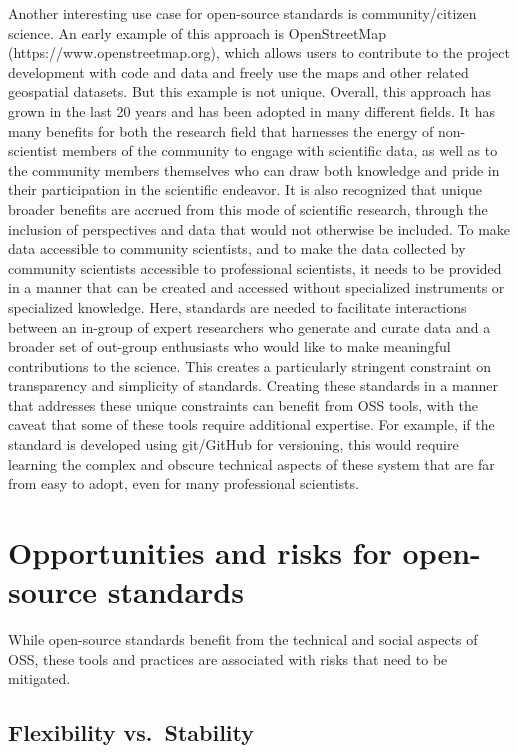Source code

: \documentclass[
  letterpaper,
  DIV=11,
  numbers=noendperiod]{scrartcl}
\begin{document}
Another interesting use case for open-source standards is
community/citizen science. An early example of this approach is
OpenStreetMap (https://www.openstreetmap.org), which allows users to
contribute to the project development with code and data and freely use
the maps and other related geospatial datasets. But this example is not
unique. Overall, this approach has grown in the last 20 years and has
been adopted in many different fields. It has many benefits for both the
research field that harnesses the energy of non-scientist members of the
community to engage with scientific data, as well as to the community
members themselves who can draw both knowledge and pride in their
participation in the scientific endeavor. It is also recognized that
unique broader benefits are accrued from this mode of scientific
research, through the inclusion of perspectives and data that would not
otherwise be included. To make data accessible to community scientists,
and to make the data collected by community scientists accessible to
professional scientists, it needs to be provided in a manner that can be
created and accessed without specialized instruments or specialized
knowledge. Here, standards are needed to facilitate interactions between
an in-group of expert researchers who generate and curate data and a
broader set of out-group enthusiasts who would like to make meaningful
contributions to the science. This creates a particularly stringent
constraint on transparency and simplicity of standards. Creating these
standards in a manner that addresses these unique constraints can
benefit from OSS tools, with the caveat that some of these tools require
additional expertise. For example, if the standard is developed using
git/GitHub for versioning, this would require learning the complex and
obscure technical aspects of these system that are far from easy to
adopt, even for many professional scientists.

\section{Opportunities and risks for open-source
standards}\label{sec-challenges}

While open-source standards benefit from the technical and social
aspects of OSS, these tools and practices are associated with risks that
need to be mitigated.

\subsection{Flexibility vs.~Stability}\label{flexibility-vs.-stability}
\end{document}
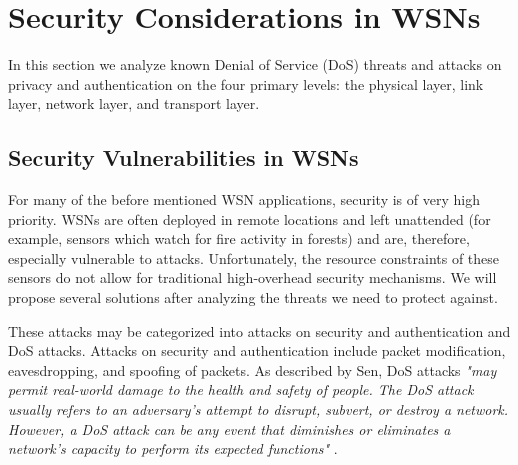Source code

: \documentclass[12pt,a4paper,twoside]{report}
\begin{document}
\section{Security Considerations in WSNs}
\label{sec:security}
In this section we analyze known Denial of Service (DoS) threats and attacks on privacy and authentication on the four primary levels: the physical layer, link layer, network layer, and transport layer. 
\subsection{Security Vulnerabilities in WSNs}
For many of the before mentioned WSN applications, security is of very high priority. WSNs are often deployed in remote locations and left unattended (for example, sensors which watch for fire activity in forests) and are, therefore, especially vulnerable to attacks. Unfortunately, the resource constraints of these sensors do not allow for traditional high-overhead security mechanisms. We will propose several solutions after analyzing the threats we need to protect against. \par
These attacks may be categorized into attacks on security and authentication and DoS attacks. Attacks on security and authentication include packet modification, eavesdropping, and spoofing of packets. As described by Sen, DoS attacks \emph{"may permit real-world damage to the health and safety of people. The DoS attack usually refers to an adversary's attempt to disrupt, subvert, or destroy a network. However, a DoS attack can be any event that diminishes or eliminates a network's capacity to perform its expected functions"} \cite{sen:2009}.\par
\end{document}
····················
Print, exactly as written, the lines from the one containing "standards in a" to the end of the material, both ends included, and nothing else; no pictures.

RESULT —
standards in a manner that addresses these unique constraints can
benefit from OSS tools, with the caveat that some of these tools require
additional expertise. For example, if the standard is developed using
git/GitHub for versioning, this would require learning the complex and
obscure technical aspects of these system that are far from easy to
adopt, even for many professional scientists.

\section{Opportunities and risks for open-source
standards}\label{sec-challenges}

While open-source standards benefit from the technical and social
aspects of OSS, these tools and practices are associated with risks that
need to be mitigated.

\subsection{Flexibility vs.~Stability}\label{flexibility-vs.-stability}
\end{document}
Source code

: \documentclass[12pt,a4paper,twoside]{report}
\begin{document}
\section{Security Considerations in WSNs}
\label{sec:security}
In this section we analyze known Denial of Service (DoS) threats and attacks on privacy and authentication on the four primary levels: the physical layer, link layer, network layer, and transport layer. 
\subsection{Security Vulnerabilities in WSNs}
For many of the before mentioned WSN applications, security is of very high priority. WSNs are often deployed in remote locations and left unattended (for example, sensors which watch for fire activity in forests) and are, therefore, especially vulnerable to attacks. Unfortunately, the resource constraints of these sensors do not allow for traditional high-overhead security mechanisms. We will propose several solutions after analyzing the threats we need to protect against. \par
These attacks may be categorized into attacks on security and authentication and DoS attacks. Attacks on security and authentication include packet modification, eavesdropping, and spoofing of packets. As described by Sen, DoS attacks \emph{"may permit real-world damage to the health and safety of people. The DoS attack usually refers to an adversary's attempt to disrupt, subvert, or destroy a network. However, a DoS attack can be any event that diminishes or eliminates a network's capacity to perform its expected functions"} \cite{sen:2009}.\par
\end{document}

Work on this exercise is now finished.